The paper employs two major datasets: the Child Affective Facial Expression (CAFE) dataset and AffectNet. The authors filter and preprocess these datasets to align their emotion labels and formats, ensuring they are suitable for the subsequent bias analyses. The exploration involves simulating racial compositions in training datasets by manipulating the proportion of different racial groups and analyzing the effect on test performance. Critical to these investigations is the use of fairness metrics like the racial balance of F1-scores, demographic parity, and equality of odds. These are assessed by employing a ResNet-50 model, fine-tuned with varied racial representations in the training data.

Results

(Presented results are accompanied by visual figures for clarity.)

Figure 1: CAFE racial composition simulations with all test metrics. Each cell shows a varied simulated race with all non-simulated races held constant.

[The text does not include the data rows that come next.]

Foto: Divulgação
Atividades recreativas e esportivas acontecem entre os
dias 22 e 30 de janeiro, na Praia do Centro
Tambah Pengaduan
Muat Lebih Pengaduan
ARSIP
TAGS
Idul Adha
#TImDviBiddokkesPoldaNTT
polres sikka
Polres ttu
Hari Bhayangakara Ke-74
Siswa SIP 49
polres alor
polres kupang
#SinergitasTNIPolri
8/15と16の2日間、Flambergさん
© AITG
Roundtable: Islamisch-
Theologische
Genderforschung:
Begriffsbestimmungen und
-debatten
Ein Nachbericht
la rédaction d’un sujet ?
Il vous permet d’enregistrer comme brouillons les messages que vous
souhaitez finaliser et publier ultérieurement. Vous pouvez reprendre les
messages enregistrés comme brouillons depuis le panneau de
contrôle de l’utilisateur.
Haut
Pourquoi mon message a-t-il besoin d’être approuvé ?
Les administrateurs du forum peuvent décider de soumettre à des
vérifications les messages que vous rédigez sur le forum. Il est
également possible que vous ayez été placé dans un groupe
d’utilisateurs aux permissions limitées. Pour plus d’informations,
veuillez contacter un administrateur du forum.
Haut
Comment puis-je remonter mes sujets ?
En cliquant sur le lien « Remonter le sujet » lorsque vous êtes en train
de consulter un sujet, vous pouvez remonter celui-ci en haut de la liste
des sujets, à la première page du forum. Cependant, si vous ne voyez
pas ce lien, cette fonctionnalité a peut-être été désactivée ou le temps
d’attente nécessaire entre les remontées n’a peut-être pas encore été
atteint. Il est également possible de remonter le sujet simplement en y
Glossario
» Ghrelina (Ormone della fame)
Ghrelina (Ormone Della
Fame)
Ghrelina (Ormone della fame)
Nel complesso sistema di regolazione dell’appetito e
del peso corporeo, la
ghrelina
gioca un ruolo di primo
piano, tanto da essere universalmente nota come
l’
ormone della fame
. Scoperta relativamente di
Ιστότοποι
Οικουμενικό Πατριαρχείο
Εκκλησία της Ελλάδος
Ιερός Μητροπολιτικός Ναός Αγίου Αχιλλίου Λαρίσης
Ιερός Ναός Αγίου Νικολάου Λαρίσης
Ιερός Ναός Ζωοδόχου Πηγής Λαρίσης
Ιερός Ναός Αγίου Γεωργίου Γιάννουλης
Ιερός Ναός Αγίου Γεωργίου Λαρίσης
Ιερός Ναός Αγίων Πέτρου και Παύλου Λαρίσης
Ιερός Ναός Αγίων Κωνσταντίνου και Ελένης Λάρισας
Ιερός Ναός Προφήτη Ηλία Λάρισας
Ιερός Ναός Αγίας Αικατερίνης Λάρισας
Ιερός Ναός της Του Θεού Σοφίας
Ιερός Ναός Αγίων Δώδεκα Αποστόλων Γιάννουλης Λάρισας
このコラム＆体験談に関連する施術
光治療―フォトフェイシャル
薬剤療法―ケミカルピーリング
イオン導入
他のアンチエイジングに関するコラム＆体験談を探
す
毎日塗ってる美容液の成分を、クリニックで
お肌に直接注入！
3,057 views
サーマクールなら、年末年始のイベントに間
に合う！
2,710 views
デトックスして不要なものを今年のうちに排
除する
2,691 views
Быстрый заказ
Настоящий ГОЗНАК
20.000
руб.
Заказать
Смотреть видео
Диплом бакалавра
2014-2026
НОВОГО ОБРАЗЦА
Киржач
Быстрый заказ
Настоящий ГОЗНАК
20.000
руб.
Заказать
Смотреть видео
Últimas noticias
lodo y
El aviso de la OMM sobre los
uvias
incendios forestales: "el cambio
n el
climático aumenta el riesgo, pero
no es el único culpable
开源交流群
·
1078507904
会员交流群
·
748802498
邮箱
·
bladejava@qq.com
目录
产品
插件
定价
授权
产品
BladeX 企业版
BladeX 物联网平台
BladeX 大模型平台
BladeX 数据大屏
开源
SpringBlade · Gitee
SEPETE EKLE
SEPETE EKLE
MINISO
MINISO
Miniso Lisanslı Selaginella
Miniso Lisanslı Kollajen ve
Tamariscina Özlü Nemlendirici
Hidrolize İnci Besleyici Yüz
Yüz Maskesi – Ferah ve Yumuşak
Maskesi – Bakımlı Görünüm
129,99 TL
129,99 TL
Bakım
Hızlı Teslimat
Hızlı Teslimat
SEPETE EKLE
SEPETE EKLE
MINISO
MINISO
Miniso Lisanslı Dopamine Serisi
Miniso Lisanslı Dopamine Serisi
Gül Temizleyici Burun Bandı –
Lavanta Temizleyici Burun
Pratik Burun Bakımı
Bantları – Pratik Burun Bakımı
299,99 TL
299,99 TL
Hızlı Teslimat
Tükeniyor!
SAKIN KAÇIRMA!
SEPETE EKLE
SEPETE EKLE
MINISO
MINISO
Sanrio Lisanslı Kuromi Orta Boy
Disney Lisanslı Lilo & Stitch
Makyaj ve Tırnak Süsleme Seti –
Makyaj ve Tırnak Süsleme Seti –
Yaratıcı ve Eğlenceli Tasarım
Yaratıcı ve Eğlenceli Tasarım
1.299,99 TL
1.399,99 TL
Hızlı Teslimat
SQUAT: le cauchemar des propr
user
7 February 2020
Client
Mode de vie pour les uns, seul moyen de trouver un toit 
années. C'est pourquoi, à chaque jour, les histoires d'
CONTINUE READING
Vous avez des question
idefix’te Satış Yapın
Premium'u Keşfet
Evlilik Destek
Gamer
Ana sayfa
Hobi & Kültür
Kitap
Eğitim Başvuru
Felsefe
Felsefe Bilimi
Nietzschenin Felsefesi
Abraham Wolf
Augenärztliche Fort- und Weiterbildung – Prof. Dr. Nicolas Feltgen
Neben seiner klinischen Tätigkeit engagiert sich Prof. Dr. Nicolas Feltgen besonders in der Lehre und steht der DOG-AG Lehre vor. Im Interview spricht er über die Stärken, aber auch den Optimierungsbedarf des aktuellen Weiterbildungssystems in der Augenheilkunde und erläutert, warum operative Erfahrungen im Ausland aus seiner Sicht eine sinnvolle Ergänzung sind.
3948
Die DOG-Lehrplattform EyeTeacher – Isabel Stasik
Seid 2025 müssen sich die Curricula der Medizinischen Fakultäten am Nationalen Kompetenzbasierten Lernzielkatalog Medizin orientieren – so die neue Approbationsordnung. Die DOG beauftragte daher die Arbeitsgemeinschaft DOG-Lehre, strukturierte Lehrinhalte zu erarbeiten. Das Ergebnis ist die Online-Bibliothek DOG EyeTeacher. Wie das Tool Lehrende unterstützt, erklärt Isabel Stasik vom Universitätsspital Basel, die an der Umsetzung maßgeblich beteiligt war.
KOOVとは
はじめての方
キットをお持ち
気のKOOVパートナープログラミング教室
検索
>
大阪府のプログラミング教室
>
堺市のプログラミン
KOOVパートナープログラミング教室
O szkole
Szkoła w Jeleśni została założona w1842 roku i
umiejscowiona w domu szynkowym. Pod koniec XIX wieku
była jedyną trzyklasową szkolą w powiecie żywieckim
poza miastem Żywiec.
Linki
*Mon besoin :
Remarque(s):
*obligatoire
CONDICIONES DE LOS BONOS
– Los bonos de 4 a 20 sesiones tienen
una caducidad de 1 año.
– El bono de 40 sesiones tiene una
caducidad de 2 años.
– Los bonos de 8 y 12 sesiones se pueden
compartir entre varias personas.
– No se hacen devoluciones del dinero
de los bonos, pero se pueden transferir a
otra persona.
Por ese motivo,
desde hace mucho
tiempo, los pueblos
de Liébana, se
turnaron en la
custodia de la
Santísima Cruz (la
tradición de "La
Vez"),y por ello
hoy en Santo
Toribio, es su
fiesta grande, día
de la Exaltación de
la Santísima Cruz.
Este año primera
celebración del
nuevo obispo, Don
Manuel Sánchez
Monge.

The experiments reveal a significant improvement in fairness and performance metrics for CAFE simulations when the datasets approach racial balance. For instance, the F1-score increases by 27.2\% points, and demographic parity improves by 15.7\% points on average. However, despite these encouraging trends in smaller datasets with posed images, larger datasets like AffectNet, which include more varied expressions, do not exhibit similar improvements. The fairness metrics in these larger datasets remain mostly unchanged, suggesting that simple racial balancing of datasets may be inadequate for bias mitigation.

Figure 2: CAFE racial composition simulations with unaggregated F1-scores show racial balance is correlated with increases in most emotion-specific F1-scores.

Discussion

The findings highlight a complex interplay between dataset size, racial composition, and bias in FER. While racial balancing shows promise in smaller, more controlled settings, the persistence of bias in larger, more diverse datasets like AffectNet indicates that compositional adjustments alone are insufficient. Potential other sources of bias include the inherent biases in race estimation models and annotator biases during dataset labeling. The AffectNet data, for example, suffers from racial estimation inaccuracies which could skew the fairness assessments. Additionally, annotator biases are a concern, particularly when labelers hold implicit biases dependent on race, potentially leading to subjective label assignments.

Conclusion

This research underscores the necessity of comprehensive strategies for addressing racial bias in facial emotion recognition models. Simulating balanced racial compositions demonstrates improvements in small datasets but not in extensive ones. Future work needs to investigate other mitigation strategies, including more robust race estimation models and integrative labeling processes that factor in potential annotation biases.

This paper calls for the research community to develop novel techniques to address the combined challenges of high-dimensional inputs and subjective labeling, thereby advancing the fairness and applicability of FER systems worldwide.